The Ninepenny Kings had been formidable in their day.

"They were an alliance of pirates, merchants, Sellswords, and exiled knights," Qyburn said. "Though they failed in the end, their path was sound: seize the Disputed Lands, then Tyrosh, then the Stepstones. If Barristan had not reversed the battle, the Band of Nine might have carried the war to Westeros itself."

"These regions are tied together," Gendry said. "The Three Daughters, the Disputed Lands, the Stepstones, Dorne. If we take estates in the Disputed Lands, we're bound to offend the Three Daughters."

"And Dorne as well," Qyburn added. "The Ninepenny Kings fell in part because Dorne sided with the Iron Throne. We're in the Disputed Lands now. If we expand into the Stepstones later, we'll need to speak with the Dornish."

Dorne was crucial. The Stepstones lay like the middle of a serpent. Dorne and the Three Daughters formed its tail. In past wars for the Stepstones, the Iron Throne had been forced to fight from both ends, which was why those conflicts dragged on so long.

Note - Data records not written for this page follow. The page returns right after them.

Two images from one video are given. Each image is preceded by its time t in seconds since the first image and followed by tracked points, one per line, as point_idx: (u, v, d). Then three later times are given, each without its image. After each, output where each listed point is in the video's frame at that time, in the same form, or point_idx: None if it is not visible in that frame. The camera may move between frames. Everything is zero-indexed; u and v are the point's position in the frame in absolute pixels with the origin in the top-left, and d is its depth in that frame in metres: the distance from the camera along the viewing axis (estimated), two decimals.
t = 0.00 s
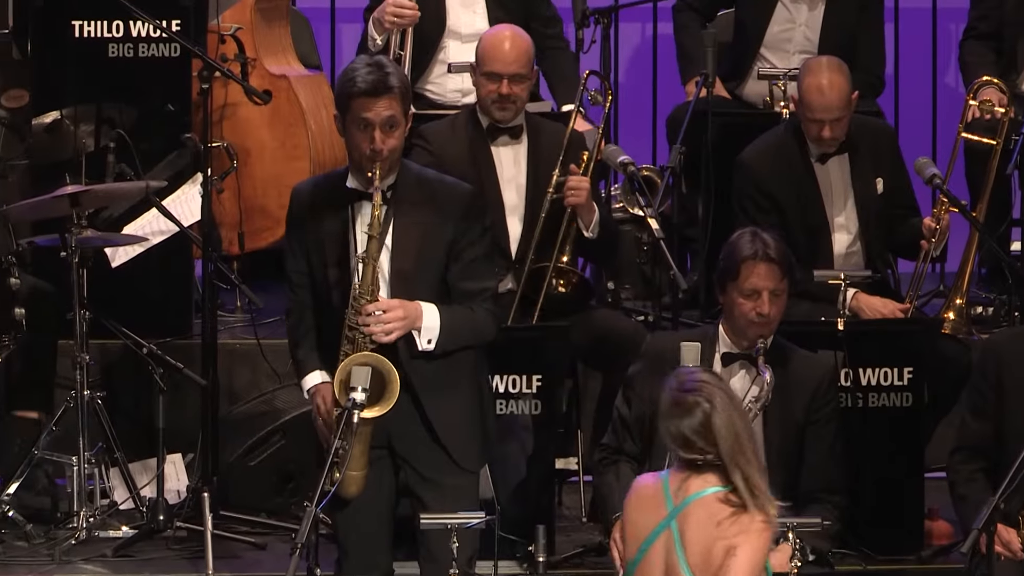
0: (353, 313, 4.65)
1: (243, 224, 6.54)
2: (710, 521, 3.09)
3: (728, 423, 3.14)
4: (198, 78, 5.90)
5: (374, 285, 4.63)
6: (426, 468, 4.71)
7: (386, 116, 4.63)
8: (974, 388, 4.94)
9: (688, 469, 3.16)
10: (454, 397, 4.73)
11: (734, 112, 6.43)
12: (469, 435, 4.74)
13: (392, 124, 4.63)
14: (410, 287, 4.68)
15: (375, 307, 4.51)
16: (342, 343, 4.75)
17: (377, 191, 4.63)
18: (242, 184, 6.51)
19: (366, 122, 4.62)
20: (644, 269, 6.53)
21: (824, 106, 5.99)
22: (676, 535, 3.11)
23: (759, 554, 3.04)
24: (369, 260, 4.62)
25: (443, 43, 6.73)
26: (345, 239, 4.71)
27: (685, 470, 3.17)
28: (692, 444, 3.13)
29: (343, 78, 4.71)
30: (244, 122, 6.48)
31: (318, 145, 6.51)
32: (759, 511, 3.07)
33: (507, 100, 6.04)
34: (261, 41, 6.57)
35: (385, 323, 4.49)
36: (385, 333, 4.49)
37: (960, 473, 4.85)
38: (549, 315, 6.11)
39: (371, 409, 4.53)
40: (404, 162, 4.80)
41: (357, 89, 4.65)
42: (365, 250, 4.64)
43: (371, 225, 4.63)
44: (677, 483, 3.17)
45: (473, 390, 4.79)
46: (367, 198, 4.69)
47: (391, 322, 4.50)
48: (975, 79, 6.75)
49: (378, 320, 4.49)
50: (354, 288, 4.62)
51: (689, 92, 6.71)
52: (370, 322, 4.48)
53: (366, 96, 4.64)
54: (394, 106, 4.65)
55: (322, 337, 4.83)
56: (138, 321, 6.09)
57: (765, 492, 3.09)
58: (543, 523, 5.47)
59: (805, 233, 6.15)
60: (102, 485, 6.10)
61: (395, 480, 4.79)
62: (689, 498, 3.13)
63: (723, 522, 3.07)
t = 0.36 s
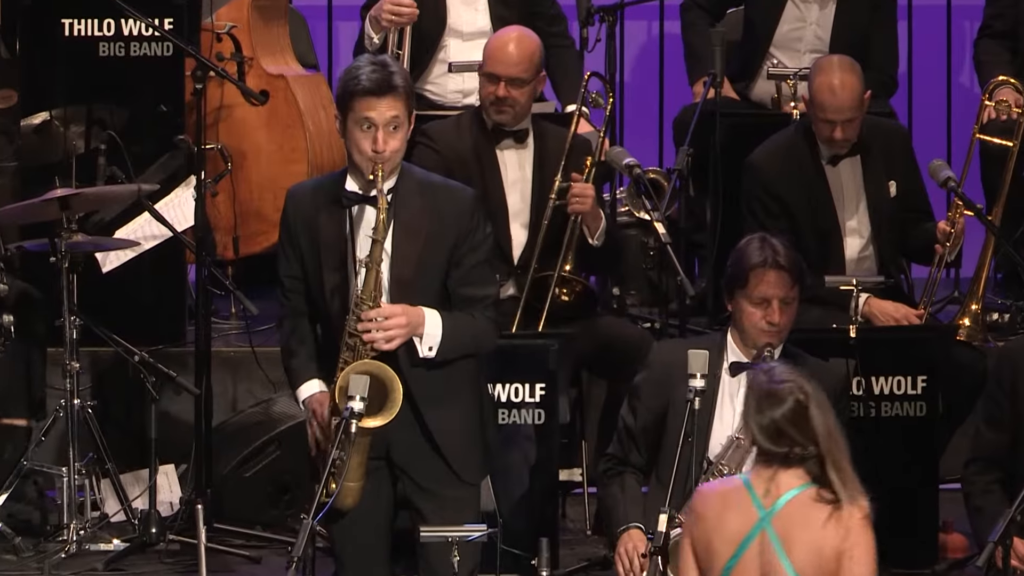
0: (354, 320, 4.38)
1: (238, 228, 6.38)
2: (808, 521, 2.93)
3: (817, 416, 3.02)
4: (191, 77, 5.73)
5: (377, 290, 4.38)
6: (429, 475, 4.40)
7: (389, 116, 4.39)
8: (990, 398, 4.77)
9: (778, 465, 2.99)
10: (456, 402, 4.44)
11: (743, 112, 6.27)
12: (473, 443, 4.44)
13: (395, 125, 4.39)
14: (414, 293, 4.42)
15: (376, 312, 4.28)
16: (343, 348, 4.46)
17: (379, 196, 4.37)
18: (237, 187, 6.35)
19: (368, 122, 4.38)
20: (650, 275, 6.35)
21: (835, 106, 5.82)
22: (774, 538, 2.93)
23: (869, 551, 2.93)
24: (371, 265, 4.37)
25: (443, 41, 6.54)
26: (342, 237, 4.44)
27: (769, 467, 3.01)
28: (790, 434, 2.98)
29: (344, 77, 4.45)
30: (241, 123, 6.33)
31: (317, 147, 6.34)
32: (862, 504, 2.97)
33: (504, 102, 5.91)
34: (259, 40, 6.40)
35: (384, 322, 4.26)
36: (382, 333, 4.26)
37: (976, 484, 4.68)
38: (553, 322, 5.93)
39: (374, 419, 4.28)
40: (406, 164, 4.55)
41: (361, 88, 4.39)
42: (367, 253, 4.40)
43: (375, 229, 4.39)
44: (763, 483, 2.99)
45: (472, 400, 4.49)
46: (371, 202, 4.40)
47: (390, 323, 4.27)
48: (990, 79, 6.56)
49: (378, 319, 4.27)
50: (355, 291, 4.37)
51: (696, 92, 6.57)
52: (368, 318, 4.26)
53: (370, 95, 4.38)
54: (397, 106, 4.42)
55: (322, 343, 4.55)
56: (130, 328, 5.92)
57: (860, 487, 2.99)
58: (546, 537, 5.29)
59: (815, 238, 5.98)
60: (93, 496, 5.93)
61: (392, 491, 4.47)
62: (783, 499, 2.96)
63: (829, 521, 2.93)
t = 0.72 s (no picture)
0: (352, 329, 4.22)
1: (233, 230, 6.22)
2: (880, 519, 3.25)
3: (882, 413, 3.31)
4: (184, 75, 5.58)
5: (377, 300, 4.21)
6: (427, 485, 4.23)
7: (391, 121, 4.21)
8: (1006, 404, 4.62)
9: (850, 460, 3.30)
10: (456, 411, 4.27)
11: (757, 112, 6.08)
12: (474, 453, 4.26)
13: (396, 129, 4.21)
14: (413, 301, 4.25)
15: (379, 320, 4.10)
16: (340, 359, 4.28)
17: (380, 201, 4.18)
18: (233, 188, 6.19)
19: (368, 126, 4.21)
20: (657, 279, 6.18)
21: (846, 107, 5.65)
22: (847, 538, 3.25)
23: (939, 542, 3.25)
24: (371, 272, 4.19)
25: (445, 39, 6.38)
26: (339, 243, 4.25)
27: (842, 463, 3.31)
28: (862, 428, 3.29)
29: (344, 79, 4.26)
30: (237, 123, 6.17)
31: (317, 148, 6.16)
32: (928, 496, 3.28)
33: (501, 101, 5.76)
34: (258, 38, 6.20)
35: (380, 331, 4.08)
36: (377, 342, 4.08)
37: (994, 493, 4.53)
38: (556, 327, 5.77)
39: (373, 430, 4.09)
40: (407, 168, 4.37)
41: (362, 91, 4.22)
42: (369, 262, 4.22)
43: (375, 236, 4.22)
44: (835, 482, 3.31)
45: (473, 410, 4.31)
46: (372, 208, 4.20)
47: (387, 334, 4.09)
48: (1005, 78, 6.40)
49: (375, 326, 4.09)
50: (354, 299, 4.20)
51: (705, 91, 6.41)
52: (365, 325, 4.08)
53: (372, 99, 4.21)
54: (399, 110, 4.23)
55: (315, 353, 4.40)
56: (122, 334, 5.76)
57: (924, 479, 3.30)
58: (551, 549, 5.13)
59: (826, 241, 5.82)
60: (84, 506, 5.76)
61: (391, 502, 4.31)
62: (856, 497, 3.28)
63: (903, 520, 3.25)
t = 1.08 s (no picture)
0: (356, 332, 4.02)
1: (229, 229, 6.06)
2: (931, 519, 3.30)
3: (931, 408, 3.36)
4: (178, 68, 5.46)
5: (384, 302, 4.03)
6: (427, 491, 4.05)
7: (397, 117, 4.02)
8: None
9: (899, 457, 3.34)
10: (458, 415, 4.08)
11: (767, 108, 5.93)
12: (477, 459, 4.08)
13: (402, 126, 4.02)
14: (416, 302, 4.09)
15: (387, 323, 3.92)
16: (341, 360, 4.08)
17: (388, 198, 4.02)
18: (228, 186, 6.03)
19: (373, 122, 4.02)
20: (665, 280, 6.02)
21: (860, 104, 5.48)
22: (897, 540, 3.30)
23: (990, 540, 3.29)
24: (380, 274, 4.02)
25: (446, 32, 6.25)
26: (339, 242, 4.07)
27: (890, 461, 3.36)
28: (909, 424, 3.34)
29: (349, 74, 4.08)
30: (232, 121, 6.00)
31: (315, 145, 6.03)
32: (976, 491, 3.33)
33: (515, 82, 5.60)
34: (256, 32, 6.06)
35: (386, 333, 3.91)
36: (383, 344, 3.91)
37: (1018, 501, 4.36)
38: (561, 329, 5.61)
39: (380, 436, 3.95)
40: (410, 164, 4.20)
41: (367, 85, 4.03)
42: (376, 263, 4.05)
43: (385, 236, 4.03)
44: (883, 482, 3.35)
45: (476, 413, 4.12)
46: (379, 206, 4.05)
47: (393, 335, 3.92)
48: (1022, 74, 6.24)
49: (381, 328, 3.91)
50: (362, 301, 4.01)
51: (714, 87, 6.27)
52: (370, 327, 3.90)
53: (378, 94, 4.02)
54: (405, 106, 4.05)
55: (314, 356, 4.20)
56: (115, 336, 5.60)
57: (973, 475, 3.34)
58: (555, 558, 4.95)
59: (840, 241, 5.65)
60: (75, 513, 5.58)
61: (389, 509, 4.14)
62: (906, 497, 3.33)
63: (953, 519, 3.29)
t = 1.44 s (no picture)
0: (351, 326, 3.87)
1: (222, 227, 5.90)
2: (1001, 513, 3.07)
3: (987, 393, 3.12)
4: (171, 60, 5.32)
5: (380, 296, 3.89)
6: (426, 499, 3.86)
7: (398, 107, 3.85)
8: None
9: (958, 448, 3.09)
10: (461, 415, 3.90)
11: (776, 103, 5.78)
12: (478, 464, 3.91)
13: (403, 116, 3.86)
14: (417, 294, 3.92)
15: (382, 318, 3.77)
16: (334, 356, 3.92)
17: (388, 192, 3.86)
18: (221, 183, 5.87)
19: (375, 113, 3.85)
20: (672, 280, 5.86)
21: (873, 100, 5.31)
22: (975, 537, 3.06)
23: None
24: (379, 267, 3.87)
25: (447, 25, 6.17)
26: (333, 237, 3.90)
27: (948, 453, 3.11)
28: (967, 412, 3.10)
29: (349, 62, 3.90)
30: (227, 115, 5.86)
31: (310, 139, 5.90)
32: None
33: (523, 75, 5.47)
34: (249, 25, 5.91)
35: (381, 328, 3.76)
36: (377, 341, 3.77)
37: None
38: (565, 330, 5.44)
39: (374, 433, 3.78)
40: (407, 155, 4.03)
41: (368, 72, 3.87)
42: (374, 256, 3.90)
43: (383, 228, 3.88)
44: (948, 476, 3.10)
45: (480, 411, 3.94)
46: (378, 197, 3.91)
47: (389, 331, 3.77)
48: None
49: (375, 323, 3.77)
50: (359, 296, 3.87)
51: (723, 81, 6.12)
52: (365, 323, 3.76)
53: (378, 81, 3.86)
54: (405, 96, 3.89)
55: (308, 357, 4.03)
56: (106, 339, 5.45)
57: None
58: (560, 567, 4.77)
59: (853, 240, 5.48)
60: (64, 521, 5.41)
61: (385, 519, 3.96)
62: (974, 492, 3.08)
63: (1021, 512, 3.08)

"That will be troublesome," Gendry said. "Dealing with the Dornish is like dancing with scorpions. And ever since the sack of King's Landing, they've hated both the Iron Throne and House Lannister."

"It is troublesome," Qyburn agreed with a sigh. "And then there is your identity."

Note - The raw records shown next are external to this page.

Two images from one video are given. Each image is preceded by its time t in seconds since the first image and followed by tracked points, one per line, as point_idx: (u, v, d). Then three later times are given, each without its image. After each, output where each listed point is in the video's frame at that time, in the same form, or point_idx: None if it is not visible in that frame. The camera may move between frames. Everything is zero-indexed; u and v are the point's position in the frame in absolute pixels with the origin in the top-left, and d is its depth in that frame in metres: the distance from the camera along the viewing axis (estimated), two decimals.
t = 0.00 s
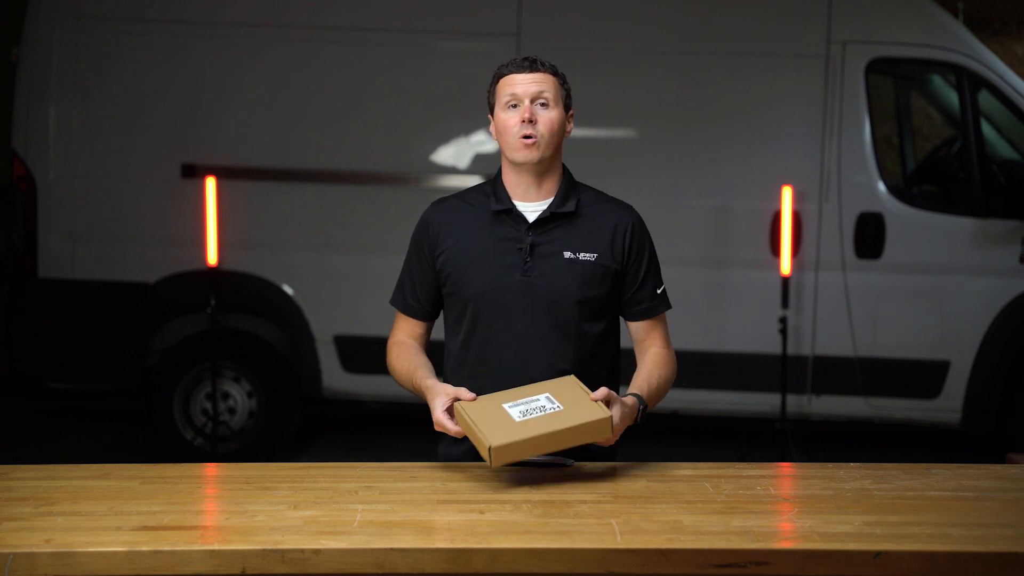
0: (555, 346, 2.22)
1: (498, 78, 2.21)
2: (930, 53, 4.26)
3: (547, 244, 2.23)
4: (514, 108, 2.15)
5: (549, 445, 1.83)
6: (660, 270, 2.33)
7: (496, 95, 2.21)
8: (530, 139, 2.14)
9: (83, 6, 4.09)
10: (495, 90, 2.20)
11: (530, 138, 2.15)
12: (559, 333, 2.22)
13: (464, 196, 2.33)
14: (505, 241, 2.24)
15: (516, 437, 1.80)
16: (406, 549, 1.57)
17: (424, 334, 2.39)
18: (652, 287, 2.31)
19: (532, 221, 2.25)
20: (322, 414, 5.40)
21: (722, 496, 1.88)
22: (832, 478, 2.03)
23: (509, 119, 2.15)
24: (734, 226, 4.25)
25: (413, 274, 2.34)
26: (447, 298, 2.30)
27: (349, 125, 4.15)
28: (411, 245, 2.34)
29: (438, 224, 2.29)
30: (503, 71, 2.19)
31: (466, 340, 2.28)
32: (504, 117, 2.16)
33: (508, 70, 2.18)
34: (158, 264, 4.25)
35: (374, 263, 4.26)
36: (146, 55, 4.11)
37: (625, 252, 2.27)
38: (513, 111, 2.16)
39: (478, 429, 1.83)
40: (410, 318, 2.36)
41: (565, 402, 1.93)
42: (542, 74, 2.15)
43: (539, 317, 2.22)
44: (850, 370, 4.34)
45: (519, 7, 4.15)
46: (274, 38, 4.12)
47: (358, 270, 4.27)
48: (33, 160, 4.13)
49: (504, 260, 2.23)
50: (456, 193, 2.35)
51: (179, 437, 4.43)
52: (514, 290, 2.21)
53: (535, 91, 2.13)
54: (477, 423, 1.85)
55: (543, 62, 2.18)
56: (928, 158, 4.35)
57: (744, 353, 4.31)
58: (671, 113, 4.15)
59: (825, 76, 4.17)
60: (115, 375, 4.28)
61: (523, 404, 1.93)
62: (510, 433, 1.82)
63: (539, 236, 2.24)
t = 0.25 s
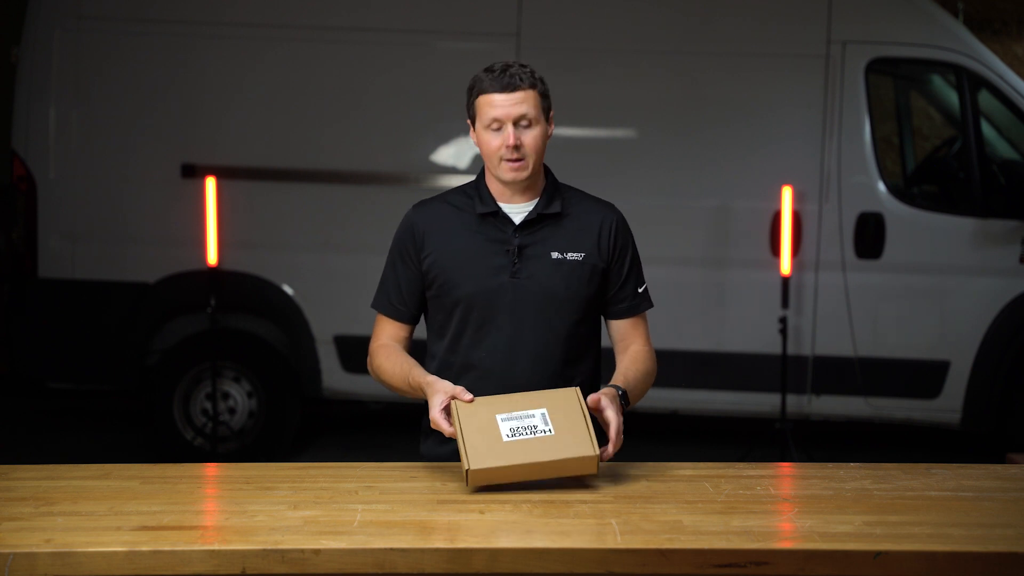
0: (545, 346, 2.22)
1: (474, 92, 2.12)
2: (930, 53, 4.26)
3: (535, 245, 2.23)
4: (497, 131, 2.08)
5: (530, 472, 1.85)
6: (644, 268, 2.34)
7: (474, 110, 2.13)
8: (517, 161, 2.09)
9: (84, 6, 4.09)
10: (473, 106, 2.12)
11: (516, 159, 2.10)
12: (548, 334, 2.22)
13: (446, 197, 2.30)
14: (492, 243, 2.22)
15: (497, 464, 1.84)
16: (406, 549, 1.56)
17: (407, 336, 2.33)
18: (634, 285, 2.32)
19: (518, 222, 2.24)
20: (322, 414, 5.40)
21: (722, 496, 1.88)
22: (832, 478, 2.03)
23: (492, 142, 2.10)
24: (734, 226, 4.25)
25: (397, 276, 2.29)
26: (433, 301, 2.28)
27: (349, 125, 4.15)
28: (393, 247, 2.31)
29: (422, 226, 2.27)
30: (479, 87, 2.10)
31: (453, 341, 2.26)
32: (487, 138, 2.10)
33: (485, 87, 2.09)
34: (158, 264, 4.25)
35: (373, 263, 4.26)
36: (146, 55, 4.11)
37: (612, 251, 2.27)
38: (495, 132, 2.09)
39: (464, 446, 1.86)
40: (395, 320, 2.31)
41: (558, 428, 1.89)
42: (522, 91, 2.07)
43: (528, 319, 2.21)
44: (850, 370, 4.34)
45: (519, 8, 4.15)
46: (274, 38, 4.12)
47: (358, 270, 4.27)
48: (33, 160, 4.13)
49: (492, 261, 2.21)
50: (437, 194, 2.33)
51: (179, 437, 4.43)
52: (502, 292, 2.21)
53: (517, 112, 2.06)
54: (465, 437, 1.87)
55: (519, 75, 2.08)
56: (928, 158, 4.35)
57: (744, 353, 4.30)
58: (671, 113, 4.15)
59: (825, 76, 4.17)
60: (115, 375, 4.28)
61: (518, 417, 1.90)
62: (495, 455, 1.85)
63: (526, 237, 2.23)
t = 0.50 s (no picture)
0: (539, 347, 2.23)
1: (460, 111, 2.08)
2: (930, 53, 4.26)
3: (526, 247, 2.23)
4: (485, 155, 2.08)
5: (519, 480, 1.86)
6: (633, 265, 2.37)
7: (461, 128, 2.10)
8: (506, 184, 2.10)
9: (83, 6, 4.09)
10: (460, 125, 2.09)
11: (504, 181, 2.11)
12: (543, 335, 2.23)
13: (432, 200, 2.29)
14: (484, 246, 2.22)
15: (487, 472, 1.84)
16: (406, 549, 1.56)
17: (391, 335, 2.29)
18: (626, 281, 2.33)
19: (509, 225, 2.24)
20: (322, 414, 5.40)
21: (722, 496, 1.88)
22: (832, 478, 2.03)
23: (479, 164, 2.09)
24: (734, 226, 4.25)
25: (384, 279, 2.26)
26: (424, 305, 2.27)
27: (349, 125, 4.15)
28: (379, 252, 2.28)
29: (411, 230, 2.25)
30: (466, 108, 2.06)
31: (444, 344, 2.25)
32: (475, 160, 2.10)
33: (472, 111, 2.04)
34: (158, 264, 4.25)
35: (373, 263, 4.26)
36: (146, 54, 4.11)
37: (602, 251, 2.30)
38: (483, 154, 2.09)
39: (458, 449, 1.86)
40: (380, 319, 2.26)
41: (553, 443, 1.87)
42: (509, 118, 2.03)
43: (522, 320, 2.22)
44: (850, 370, 4.34)
45: (519, 8, 4.15)
46: (274, 38, 4.12)
47: (358, 271, 4.27)
48: (33, 160, 4.13)
49: (484, 264, 2.21)
50: (423, 197, 2.31)
51: (179, 437, 4.42)
52: (495, 294, 2.21)
53: (504, 139, 2.04)
54: (459, 441, 1.86)
55: (506, 98, 2.03)
56: (928, 158, 4.35)
57: (744, 353, 4.30)
58: (671, 113, 4.15)
59: (825, 76, 4.17)
60: (115, 376, 4.28)
61: (514, 426, 1.87)
62: (487, 461, 1.85)
63: (517, 239, 2.23)
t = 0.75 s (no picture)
0: (533, 347, 2.23)
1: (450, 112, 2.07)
2: (930, 53, 4.26)
3: (518, 247, 2.23)
4: (476, 153, 2.07)
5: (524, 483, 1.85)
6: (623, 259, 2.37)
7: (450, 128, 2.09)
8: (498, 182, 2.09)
9: (84, 6, 4.09)
10: (450, 125, 2.08)
11: (496, 179, 2.09)
12: (536, 334, 2.23)
13: (422, 201, 2.28)
14: (475, 247, 2.22)
15: (493, 477, 1.83)
16: (406, 549, 1.56)
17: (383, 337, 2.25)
18: (619, 271, 2.32)
19: (499, 225, 2.23)
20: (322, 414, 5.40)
21: (722, 496, 1.88)
22: (832, 478, 2.03)
23: (470, 163, 2.08)
24: (734, 226, 4.25)
25: (378, 282, 2.23)
26: (416, 307, 2.26)
27: (349, 125, 4.15)
28: (368, 255, 2.25)
29: (402, 233, 2.24)
30: (456, 108, 2.05)
31: (439, 345, 2.25)
32: (465, 159, 2.09)
33: (462, 110, 2.04)
34: (158, 264, 4.25)
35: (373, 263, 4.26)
36: (146, 54, 4.11)
37: (592, 248, 2.31)
38: (474, 153, 2.08)
39: (462, 454, 1.83)
40: (374, 320, 2.21)
41: (558, 445, 1.87)
42: (500, 115, 2.03)
43: (515, 321, 2.22)
44: (850, 370, 4.34)
45: (519, 8, 4.15)
46: (274, 38, 4.12)
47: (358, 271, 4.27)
48: (33, 160, 4.13)
49: (476, 266, 2.21)
50: (413, 199, 2.30)
51: (179, 437, 4.42)
52: (488, 295, 2.21)
53: (496, 137, 2.03)
54: (464, 446, 1.83)
55: (496, 97, 2.03)
56: (928, 158, 4.34)
57: (744, 353, 4.30)
58: (671, 113, 4.15)
59: (825, 76, 4.17)
60: (115, 375, 4.28)
61: (520, 428, 1.86)
62: (491, 466, 1.83)
63: (508, 240, 2.23)
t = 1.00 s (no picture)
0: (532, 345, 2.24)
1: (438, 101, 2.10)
2: (929, 53, 4.26)
3: (513, 246, 2.23)
4: (465, 139, 2.07)
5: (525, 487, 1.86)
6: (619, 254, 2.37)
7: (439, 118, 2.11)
8: (488, 167, 2.07)
9: (84, 6, 4.09)
10: (439, 115, 2.10)
11: (485, 165, 2.08)
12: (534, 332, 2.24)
13: (417, 205, 2.27)
14: (471, 248, 2.22)
15: (494, 482, 1.84)
16: (406, 549, 1.56)
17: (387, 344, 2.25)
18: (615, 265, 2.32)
19: (494, 225, 2.23)
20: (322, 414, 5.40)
21: (722, 496, 1.88)
22: (832, 478, 2.03)
23: (459, 150, 2.08)
24: (734, 226, 4.25)
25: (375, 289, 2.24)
26: (414, 310, 2.26)
27: (349, 125, 4.15)
28: (366, 261, 2.25)
29: (398, 237, 2.23)
30: (443, 96, 2.07)
31: (439, 346, 2.26)
32: (455, 146, 2.08)
33: (449, 96, 2.06)
34: (158, 264, 4.25)
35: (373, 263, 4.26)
36: (146, 54, 4.11)
37: (588, 245, 2.31)
38: (463, 140, 2.08)
39: (463, 458, 1.83)
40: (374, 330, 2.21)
41: (561, 451, 1.85)
42: (487, 97, 2.04)
43: (513, 320, 2.23)
44: (850, 370, 4.34)
45: (519, 8, 4.15)
46: (274, 38, 4.12)
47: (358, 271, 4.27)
48: (33, 160, 4.13)
49: (473, 266, 2.21)
50: (408, 203, 2.30)
51: (179, 437, 4.42)
52: (485, 296, 2.21)
53: (483, 119, 2.04)
54: (465, 450, 1.83)
55: (483, 81, 2.06)
56: (928, 158, 4.34)
57: (744, 353, 4.30)
58: (671, 113, 4.15)
59: (824, 76, 4.17)
60: (115, 375, 4.28)
61: (522, 433, 1.84)
62: (493, 471, 1.84)
63: (504, 240, 2.23)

When King's Landing fell, the war had nearly ended. Seventeen-year-old Gregor The Mountain, alongside Ser Amory Lorch, had bathed the Red Keep in blood. Gregor stormed into the royal nursery and smashed Prince Aegon, Rhaegar's infant son, against a wall, killing him. Before the child's blood had even dried, The Mountain raped and murdered Princess Elia Martell.

Though House Lannister bore the worst of the blame for that atrocity, House Martell's hatred did not stop there. They held both House Baratheon and House Lannister responsible.